Prior to joining us, Mr. Webster, 51, served as the Chief Financial Officer of
Adolor Corporation from June 2008 until its acquisition by Cubist
Pharmaceuticals, Inc. in December 2011. From 2007 until joining Adolor
Corporation in 2008, Mr. Webster served as Managing Director, Investment Banking
Division, Health Care Group for Broadpoint Capital (formerly First Albany
Capital). Mr. Webster previously served as co-founder, President and Chief
Executive Officer for Neuronyx, Inc. From 1987 to 2000, Mr. Webster served in
positions of increased responsibility, including as Director, Investment Banking
Division, Health Care Group for PaineWebber Incorporated. Mr. Webster holds an
A.B. in Economics cum laude from Dartmouth College and a Master of Business
Administration in Finance from The Wharton School, The University of
Pennsylvania.
In connection with his appointment as our Chief Financial Officer, Mr. Webster entered into an offer letter (the "Offer Letter") detailing the terms of his employment. Pursuant to the Offer Letter, as part of his compensation Mr. Webster will be entitled to receive (i) a base salary of $365,000 per year, subject to annual adjustments, (ii) an initial stock option to purchase up to 100,000 shares of our common stock which will vest over four years from Mr.

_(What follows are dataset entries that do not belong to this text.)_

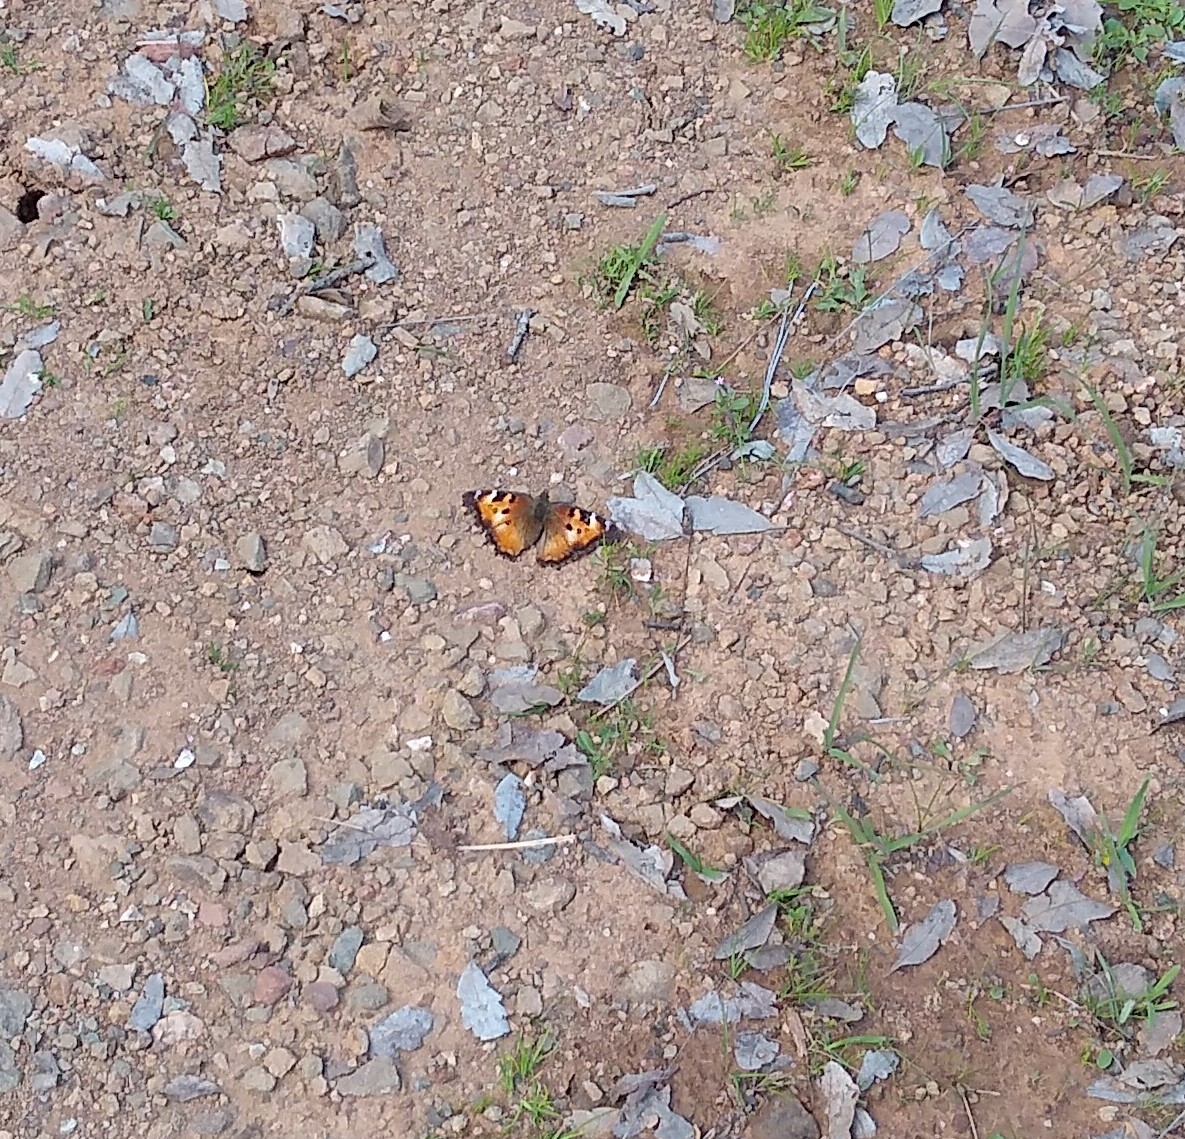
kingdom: Animalia
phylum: Arthropoda
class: Insecta
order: Lepidoptera
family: Nymphalidae
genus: Nymphalis
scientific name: Nymphalis californica
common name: California tortoiseshell
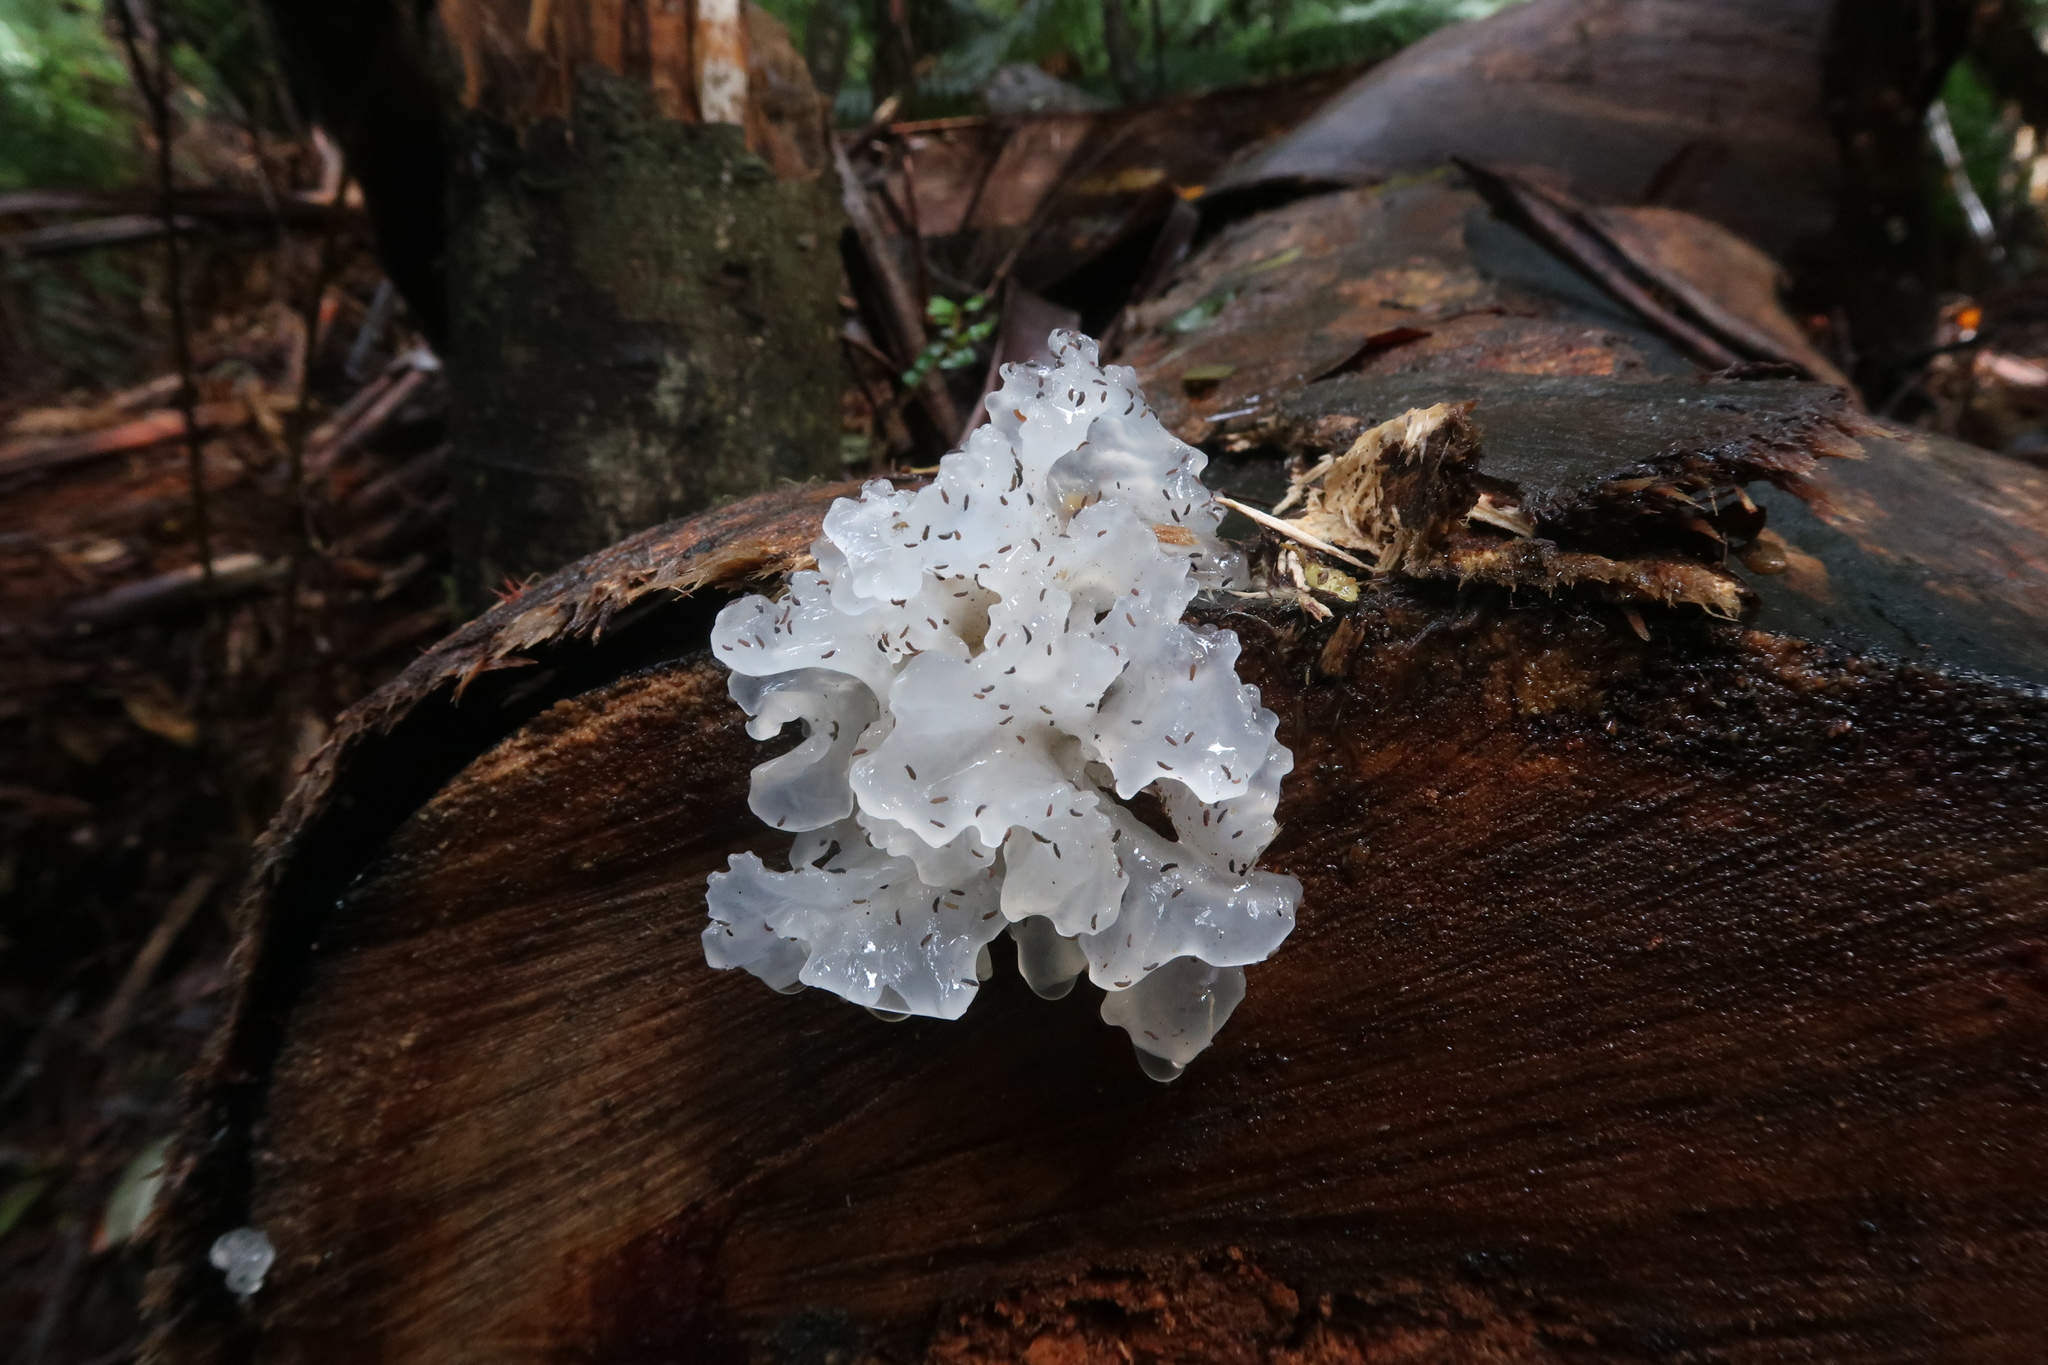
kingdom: Fungi
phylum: Basidiomycota
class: Tremellomycetes
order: Tremellales
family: Tremellaceae
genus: Tremella
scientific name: Tremella fuciformis
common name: Snow fungus
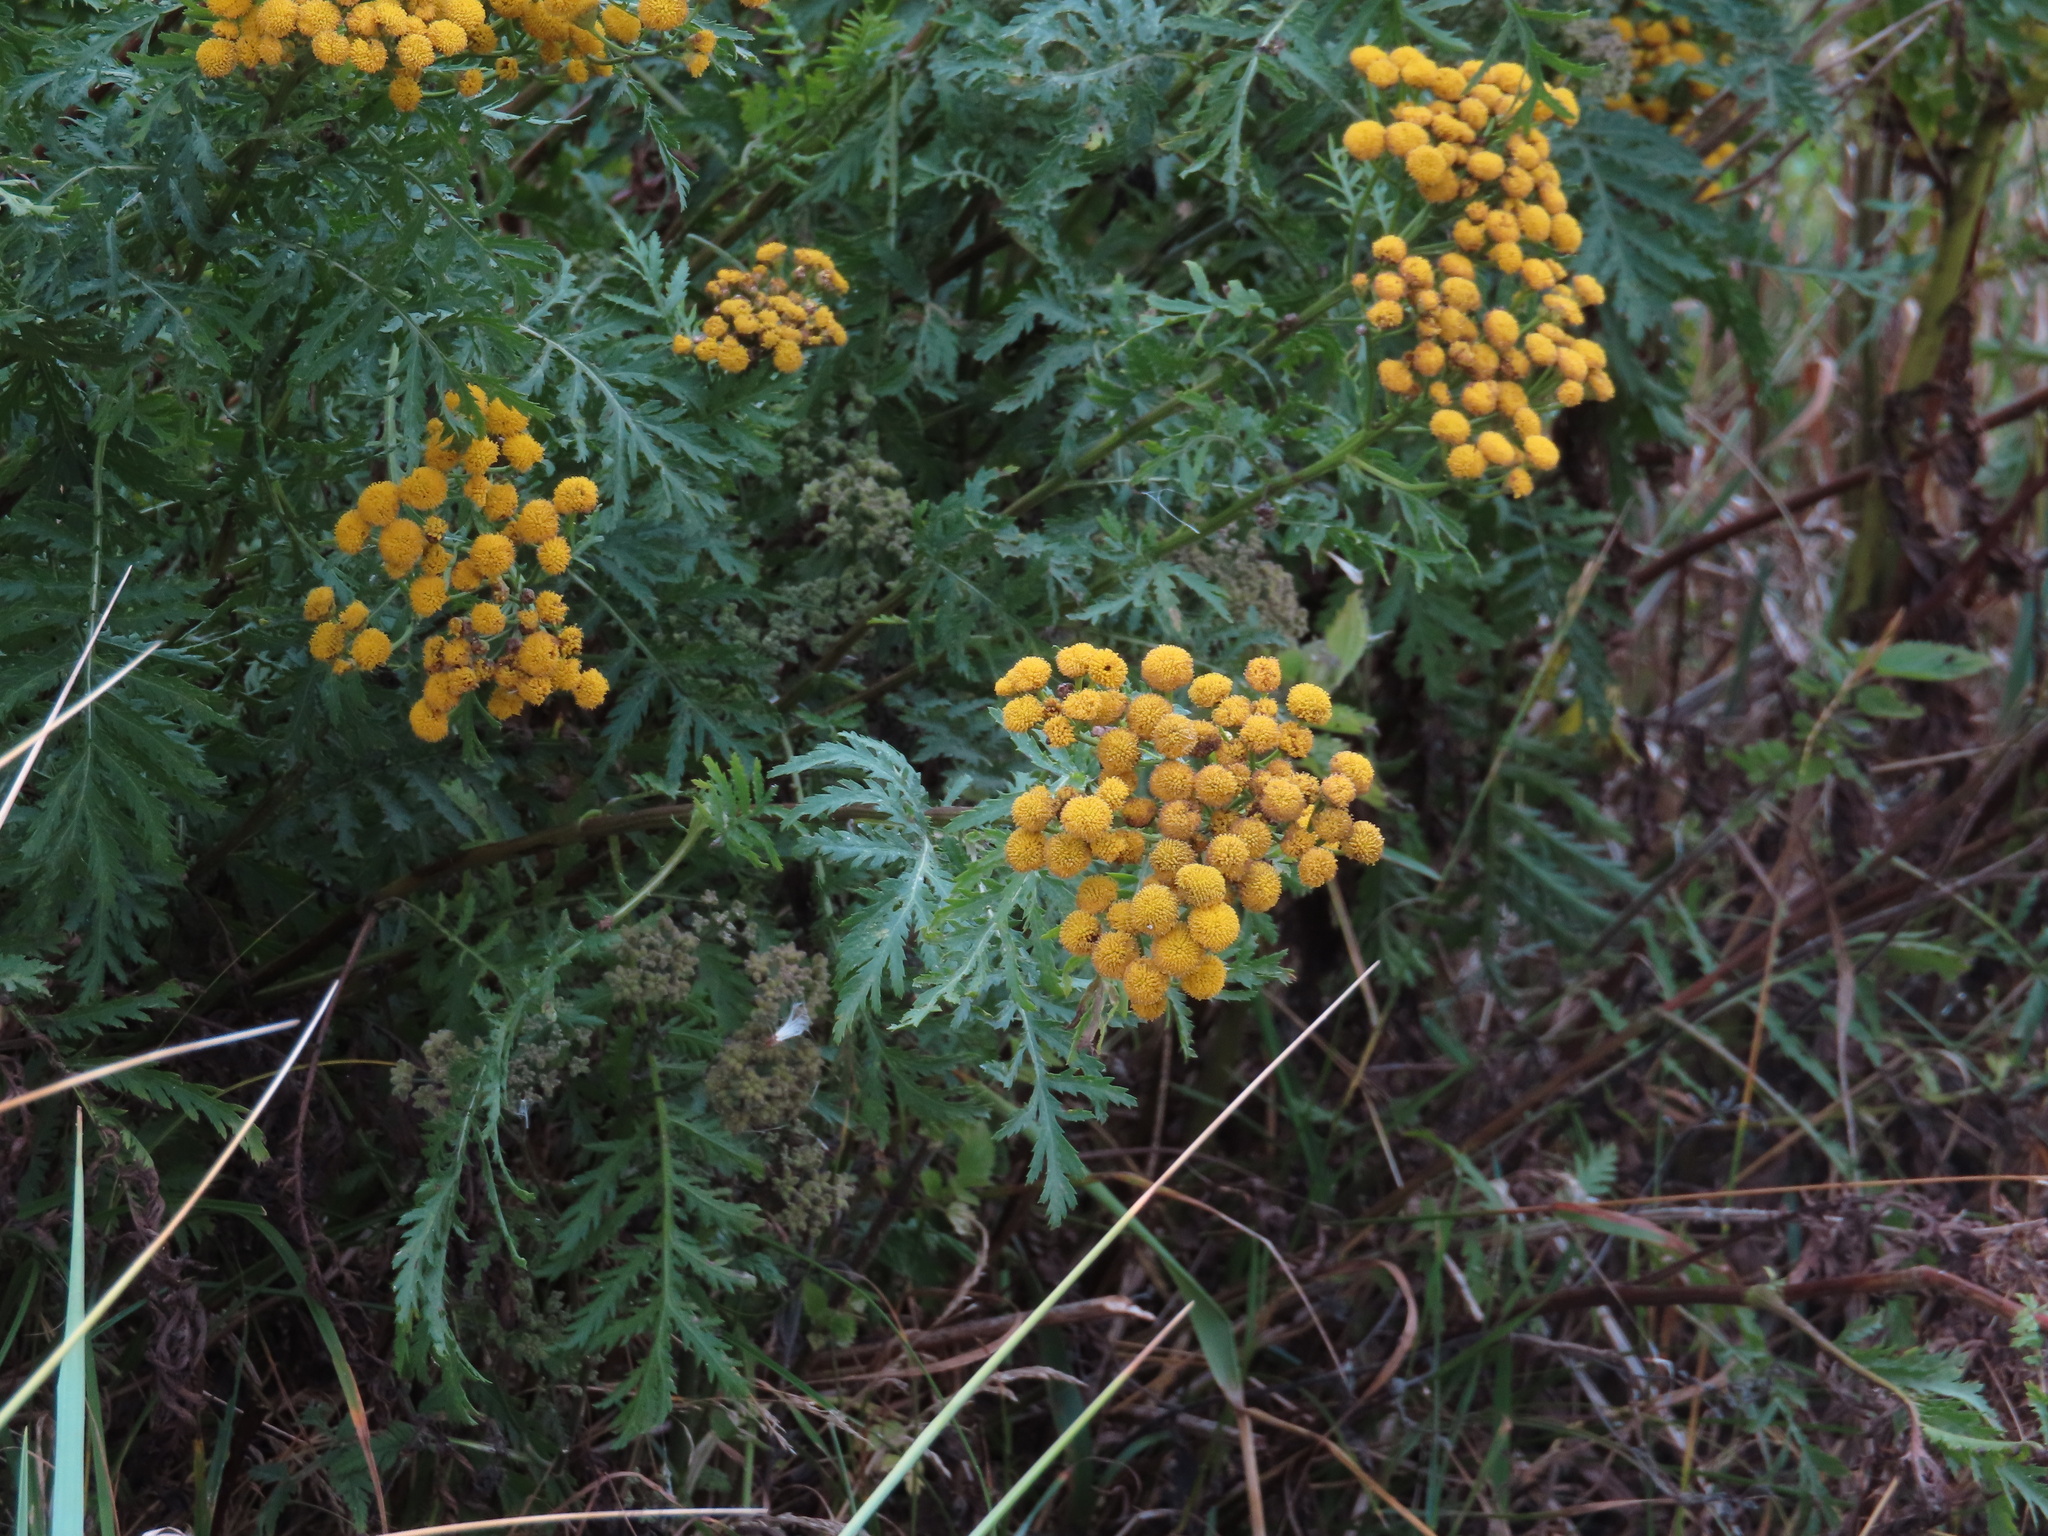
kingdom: Plantae
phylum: Tracheophyta
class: Magnoliopsida
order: Asterales
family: Asteraceae
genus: Tanacetum
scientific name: Tanacetum vulgare
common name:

Webster's start date, (iii) restricted stock units to purchase up to an aggregate of 15,000 shares of our common stock, which vest over time beginning on the date we achieve a specified financial goal, and (iv) additional restricted stock units to purchase up to an aggregate of 25,000 shares of our common stock, which vest over three years from Mr. Webster's start date. We anticipate that Mr. Webster will also enter into our standard form of indemnification agreement. As an executive officer, Mr. Webster will also be eligible to participate in our 2012 Equity Incentive Plan, our Employee Stock Purchase Plan, our Incentive Compensation Plan and our Amended and Restated Severance Benefit Plan. A copy of the Offer Letter is attached as Exhibit 99.2 hereto.
(d) Exhibits.
Exhibit No. Description
99.1 Press Release dated June 5, 2012.
99.2 Offer Letter, dated May 30, 2012, by and between Mr. Stephen W.
Webster and Optimer Pharmaceuticals, Inc.